Pointing out that he has been consistently pursuing the matter with the central government, Amarinder has reiterated his demand for immediate central assistance to farmers to enable them to opt for methods other than burning to get rid of the paddy straw. He has been requesting the central government to provide a bonus of Rs 100 per quintal over and above the Minimum Support Price (MSP) for paddy to compensate them for the additional financial burden arising from stubble management.

He added that Punjab is helpless as it cannot force or penalise the beleaguered farmers trying hard to cope with massive debt burdens and do not have the money to meet the cost of stubble management. He said that all efforts are being made to spread awareness and encourage the farmers to adopt alternative methods of eliminating the paddy straw.

With Punjab expecting a production of 18 million tonnes of paddy this season leading to the generation of 20 million tonnes of straw, it is not possible for the state to make arrangements to store all the stubble.

More stubble trouble

Meanwhile, in view of the orders given by the Supreme Court and National Green Tribunal, the environment department in Haryana has taken a tough stance on cases of stubble burning.

Haryana Pollution Control Board has started a statewide campaign under which till Tuesday 1,011 farmers have been identified and marked burning stubble across the state. The department has filed police cases as well as imposed fines on them.

Haryana Environment Minister Vipul Goel has appealed to farmers to not burn the remains of their crops. FIRs have been filed against 227 farmers in cases caught by the Pollution Control Board. Apart from this, 454 farmers were charged a fine of Rs 11,89,500.
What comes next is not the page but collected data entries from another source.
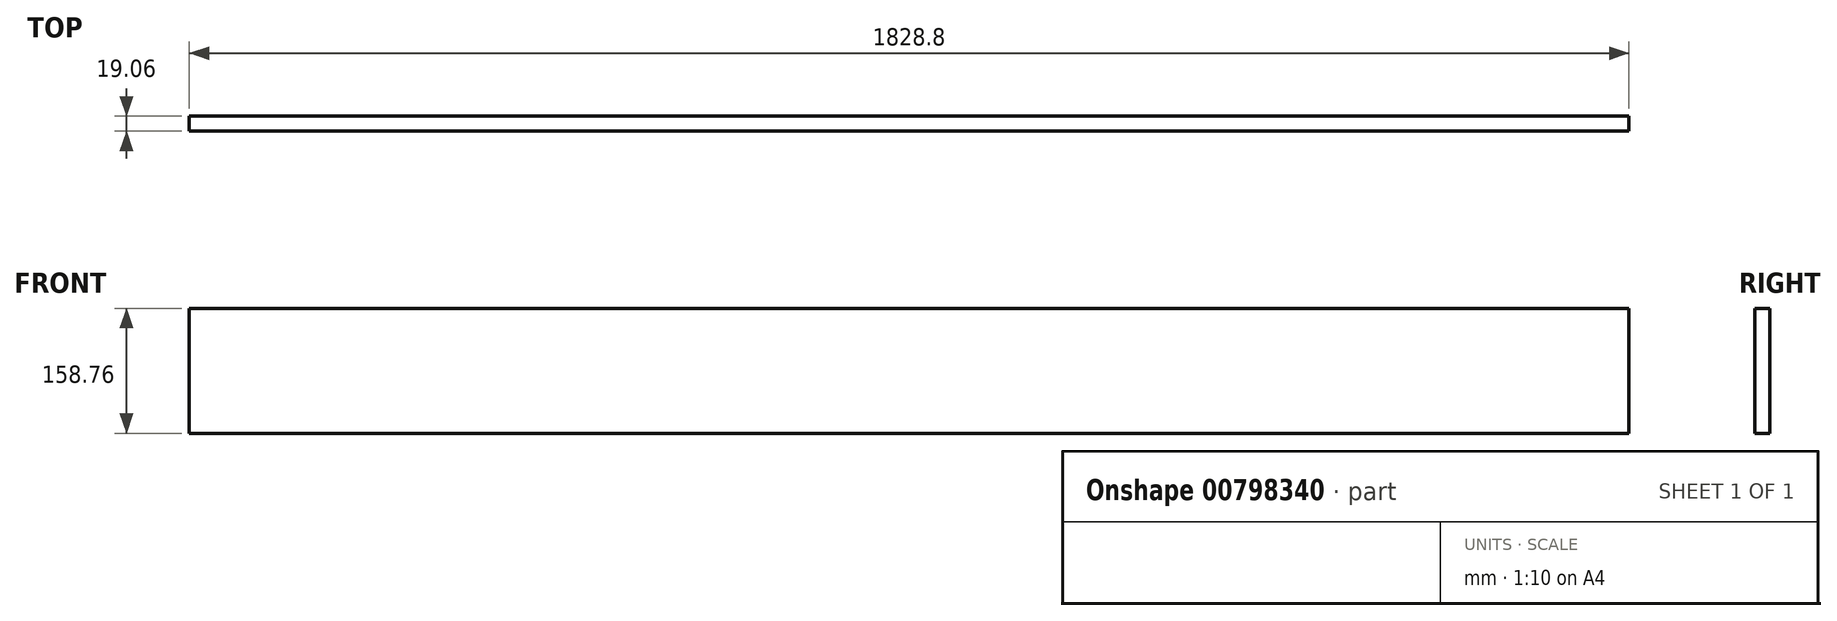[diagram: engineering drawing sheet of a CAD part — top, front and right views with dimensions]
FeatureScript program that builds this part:
annotation { "Feature Type Name" : "Feature", "Feature Type Description" : "" }
export const myFeature = defineFeature(function(context is Context, id is Id, definition is map)
    precondition{}
    {
        {
            var Q0;
            Q0=qCreatedBy(makeId("Right.planeOp"),FACE);
            var sketch = newSketch(context, id + "F0", { "sketchPlane" : qUnion([Q0])});
            skLineSegment(sketch, "E0.bottom", {"start": v(9.53, 79.38) * mm, "end": v(-9.52, 79.38) * mm});
            skLineSegment(sketch, "E0.top", {"start": v(9.53, -79.38) * mm, "end": v(-9.53, -79.38) * mm});
            skLineSegment(sketch, "E0.left", {"start": v(9.53, 79.38) * mm, "end": v(9.53, -79.38) * mm});
            skLineSegment(sketch, "E0.right", {"start": v(-9.52, 79.38) * mm, "end": v(-9.53, -79.38) * mm});
            skPoint(sketch, "E0.middle", {"position": v(0, 0) * mm});
            skSolve(sketch);
        }
        {
            var Q0;
            Q0 = qSketchRegion(id + "F0", true);
            extrude(context, id + "F1", {"entities" : qUnion([Q0]), "depth" : 1828.8 * mm, "offsetDistance" : 25.4 * mm});
        }
    });
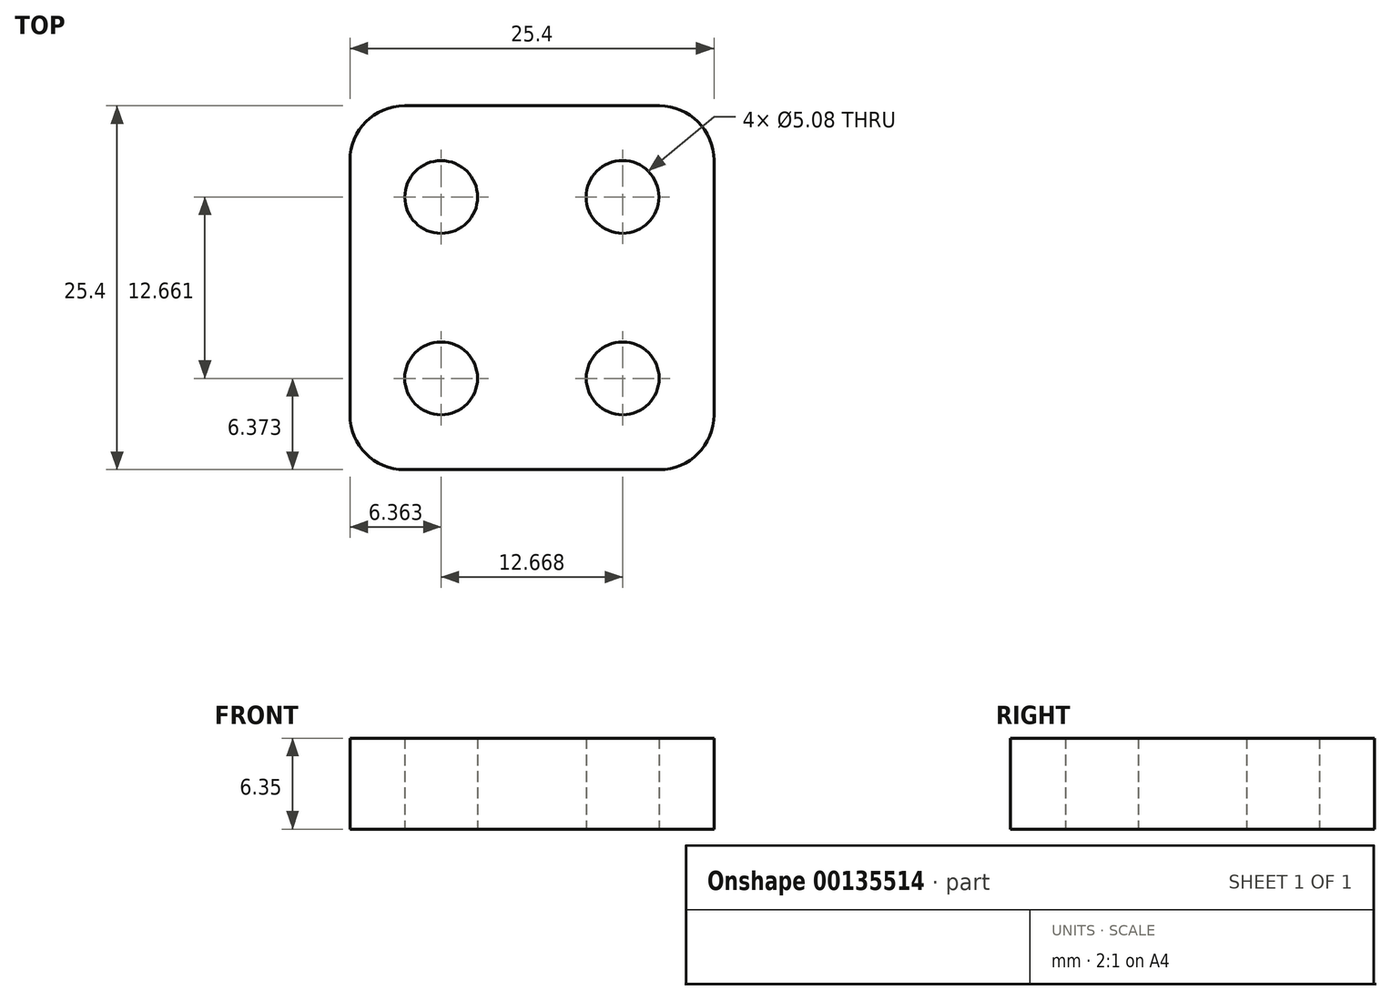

Goel also stated that other cases are also being probed. He said that burning the remains of crops is not a solution. The government has given many other options to the farmers to destroy the stubble.

The opposition in Haryana, be it the Indian National Lok Dal or the Congress, have been standing with the farmers on the issue putting the onus of the stubble management on the government.

The problem now needs both a short and long-term solution. According to Ghuman, “It is high time the issue is taken up on a missionary mode.”